Before April of this year, horror games were a dying breed. Silent Hill had lost its direction and teeth, showing glimmers of its original brilliance that had been marred by clueless gameplay and design. Resident Evil had decided that it wanted to be an action series with horrific enemies. Even Dead Space, a game that showed so much promise during its first outing, decided to go slumming with multiplayer instead of worrying about whether its monster appearances were getting predictable (Gee, wonder whether something is going to come out of the air vents AGAIN). It seemed like I was going to be playing the classics for the rest of my life, as the genre was pretty much dead.
Along came Jasper Byrne’s indie horror game Lone Survivor. It had none of the graphical power of the big boys, no symphony orchestra on call to fill in the sound, no team of thousands of developers creating the code. It was just one man with a vision, one that resulted in the best new horror game I’ve played in years.
The vague 16-bit art style of the game should have made it difficult to convey sickening monsters, but Byrne managed to squeeze a lot of terror out of every pixel. The monsters he designed looked humanoid, but because of the limitations of the graphics they didn’t look quite right. They appeared to be covered in sores and walked with a stunted gait. Every time I saw them, it was like my brain was trying to piece together what was wrong with them. That inability to identify the monsters or make sense of them lent them a mysteriousness that set my heart up to start pounding the second they looked my way.
It took me a while to come up with this theory while facing down the game’s monsters, but that’s mainly because of the horrible sound they make when they see you. That sound would drive every conscious thought from my head when I heard it, and it was all I could do to aim the gun while I fired it. Part scream and part distortion, that noise just seems to crawl into the animal part of my brain and demand that I start running. All of the other sounds in the game are top notch too, with many sickening slurping sounds and stray noises to keep your hands from ever steadying.
Those monsters don’t screw around, either. Fighting more than one at once is typically suicide unless you start shooting them from far away. The game also has the bad habit of giving the monsters new abilities every once in a while, so you might feel pretty confident in how a fight is going just to have the creatures do something you aren’t expecting. This challenge makes every fight more satisfying, but also makes the monsters more frightening. Each one is an event that needs to be planned for with care, and when you one of them catches you by surprise it’ll make you jump from your seat. Then again, you could always be a complete pacifist in the story and avoid all of the monsters if you like, too. That’ll only make things even scarier, though. Enjoy ducking in a corner and timing your escape so you’re just far enough away from the creature to avoid it without notice.

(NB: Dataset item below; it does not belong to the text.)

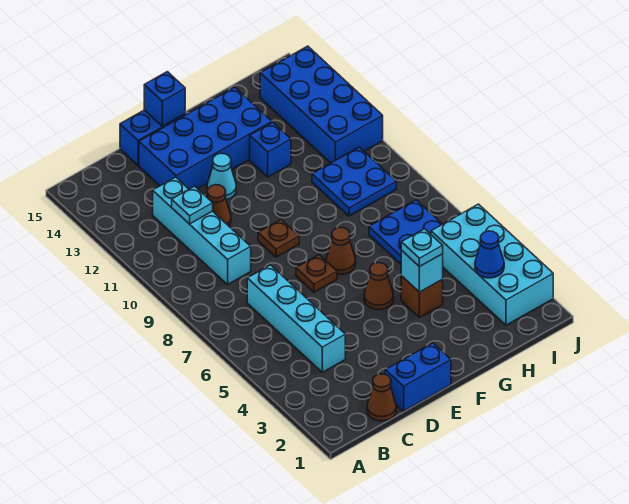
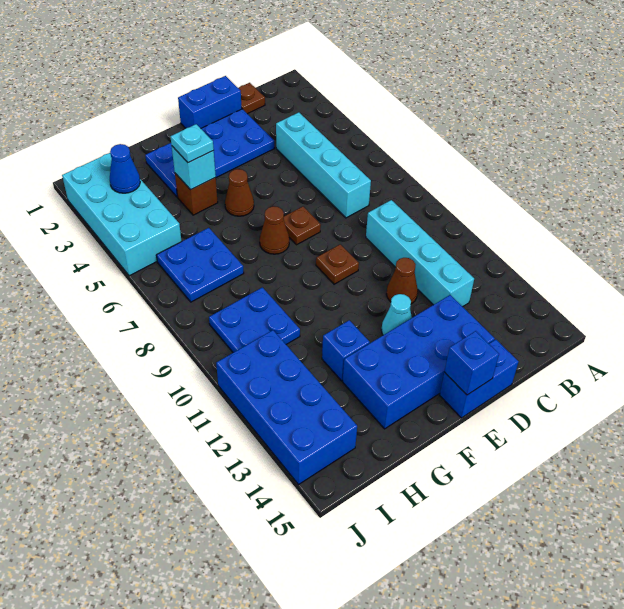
brown 1x1 cone [367,374,396,421] -> brown 1x1 plate [239,83,265,114]
cyan 1x1 plate [172,186,213,224] -> none
none -> blue 2x4 plate [145,109,274,197]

The story of the game is what really shines, as it is never all that clear what’s going on in this world. There’s been some sort of outbreak and everyone has died, but the main character has a tendency to hallucinate, or at least I think he does. He’ll see whole rooms filled with people and interact with them, only to have them disappear a moment later. Many odd characters will just show up, only to walk off-screen and be gone forever. It all happens so often that you question every single NPC that you run into, wondering if they actually exist in the world or not. I never felt like I could trust that anything was real, and to this day can’t figure out how much of this was all in the main character’s head.
There are multiple endings to keep things confusing, too. Many of them are earned based on how well you take care of your character, as you’re not forced to get decent sleep or find anything good to eat. The game doesn’t say anything when you avoid monsters or kill them, or when you hurt people to get something you need. The game presents the player with a surprising amount of choices without making a big deal about it, all of which come together to build the game’s endings. It’s a fantastic system that felt far more fluid and interesting than any other good/evil system that had ever been made before, and I was shocked to find out just how terrible I can actually be when morality isn’t as obvious.
Morally ambiguous, beautifully unsettling, and with the main character’s mental state in question, Lone Survivor is easily one of the best games of the year. It provides a dangerous world with an unclear objective, leaving the player to wander its corridors and wonder what happened. Byrne has worked dark magic with the 16-bit graphics, building a place that feels more real than any Triple A game released this year. It’s a frightening game despite all of the things that should set it back, and its completion only leaves more questions about what happened. It’s a true masterpiece, screaming out to the whole world that horror is not dead.
Lone Survivor is available on Steam.